> Assignment: Check every line of the entries below for the word "mafia", and copy the ones that have it.

------------------------------

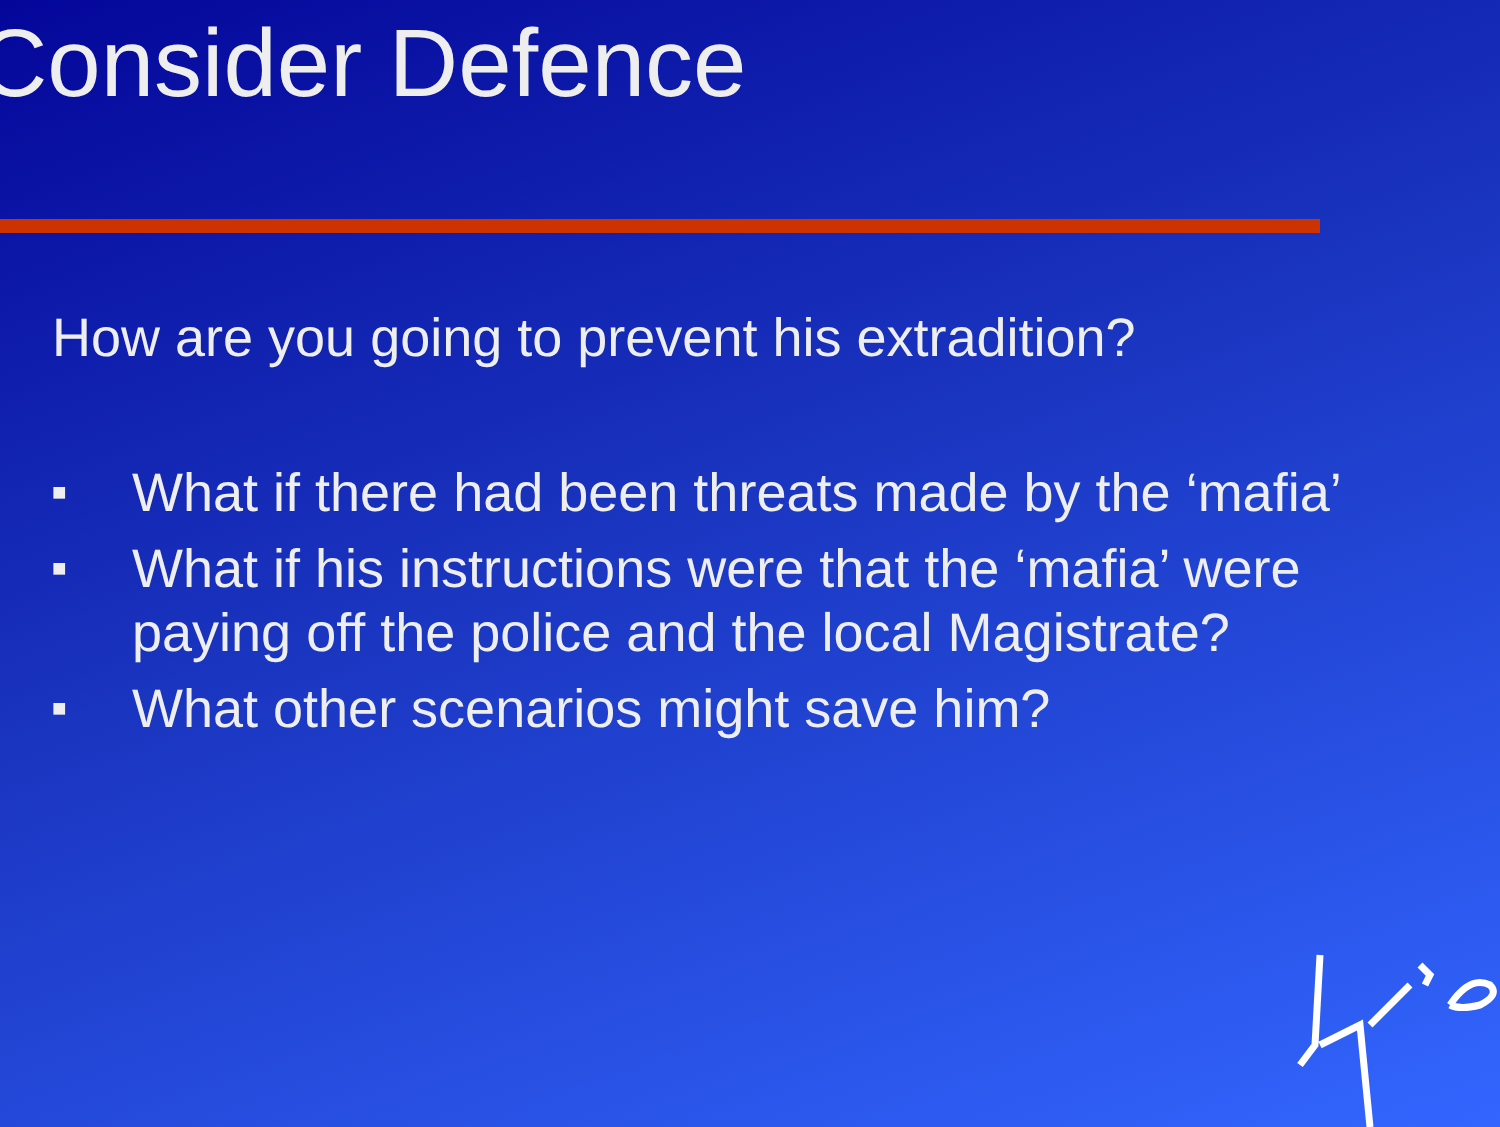Consider Defence
How are you going to prevent his extradition?
■ What if there had been threats made by the ‘mafia’
■ What if his instructions were that the ‘mafia’ were paying off the police and the local Magistrate?
■ What other scenarios might save him?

------------------------------

> Your solution:
■ What if there had been threats made by the ‘mafia’
■ What if his instructions were that the ‘mafia’ were paying off the police and the local Magistrate?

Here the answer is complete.